The Royal Dutch League for Physical Education (Koninklijke Nederlandse Bond voor Lichamelijke Opvoeding or KNBLO-NL) was a Dutch sports association, focused on sporting and recreational walking. It existed from 1908 until 2015. After a merger with the Netherlands Sports-Walking Organisation (Wandelsportorganisatie Nederland) in 2004 it was renamed the KNBLO Wandelsportorganisatie Nederland. On 1 January 2015 it and the Dutch Sports-Walking League (Nederlandse Wandelsport Bond or NWB) merged to form the Royal Walking League of the Netherlands (Koninklijke Wandel Bond Nederland or KWBN).

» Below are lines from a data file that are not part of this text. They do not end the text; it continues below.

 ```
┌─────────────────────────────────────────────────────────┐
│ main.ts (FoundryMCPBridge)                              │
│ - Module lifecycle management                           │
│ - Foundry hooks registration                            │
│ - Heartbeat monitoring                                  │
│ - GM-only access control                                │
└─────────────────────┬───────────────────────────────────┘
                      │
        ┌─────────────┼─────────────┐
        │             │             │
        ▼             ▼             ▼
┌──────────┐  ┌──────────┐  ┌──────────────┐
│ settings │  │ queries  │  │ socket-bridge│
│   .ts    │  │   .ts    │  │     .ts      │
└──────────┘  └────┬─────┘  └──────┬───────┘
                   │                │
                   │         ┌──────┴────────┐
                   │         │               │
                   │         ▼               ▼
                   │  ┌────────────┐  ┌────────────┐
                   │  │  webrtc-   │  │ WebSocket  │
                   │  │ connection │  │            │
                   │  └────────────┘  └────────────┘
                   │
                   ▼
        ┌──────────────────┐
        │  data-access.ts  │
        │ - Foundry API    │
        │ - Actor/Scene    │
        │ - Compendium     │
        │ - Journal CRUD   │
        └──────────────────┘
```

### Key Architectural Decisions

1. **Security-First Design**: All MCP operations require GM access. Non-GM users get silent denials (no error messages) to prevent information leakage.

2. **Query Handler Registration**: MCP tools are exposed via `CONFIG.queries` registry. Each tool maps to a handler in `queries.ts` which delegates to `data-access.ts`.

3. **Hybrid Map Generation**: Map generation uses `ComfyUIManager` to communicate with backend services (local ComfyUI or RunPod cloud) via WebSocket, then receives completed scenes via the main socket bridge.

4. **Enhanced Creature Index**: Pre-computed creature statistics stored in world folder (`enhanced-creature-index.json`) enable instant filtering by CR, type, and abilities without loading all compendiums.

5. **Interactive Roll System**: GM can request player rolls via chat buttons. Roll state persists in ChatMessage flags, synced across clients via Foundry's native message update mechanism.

The resulting organisation has 100,000 members and is a major sports association within the NOC*NSF.

The League was established on 3 April 1908 as the Dutch League for Physical Education (Nederlandsche Bond voor Lichamelijke Opvoeding or NBvLO) by baron Frits van Tuyll van Serooskerken, lieutenant-colonel W.F.K. Bischoff van Heemskerck and the sports pioneer W.J.H. (Pim) Mulier. van Serooskerken also served as the League's chairman from 1910 to 1912.

It had about 35,000 members and was a member of the NOC*NSF, which was first formed as a product of it. It was also affiliated to the Stichting Landelijk Wandelplatform-LAW. More than 575 walking clubs were associated with the League. It organised about 1,000 walking events a year, ranging from small-scale long-distance tours under 100 kilometres to large scale events such as the International Four Days Marches Nijmegen, the Red Cross 'Bloesemtocht' and the annual Avondvierdaagse. Its associations and volunteers also maintained a growing number of permanent walking routes.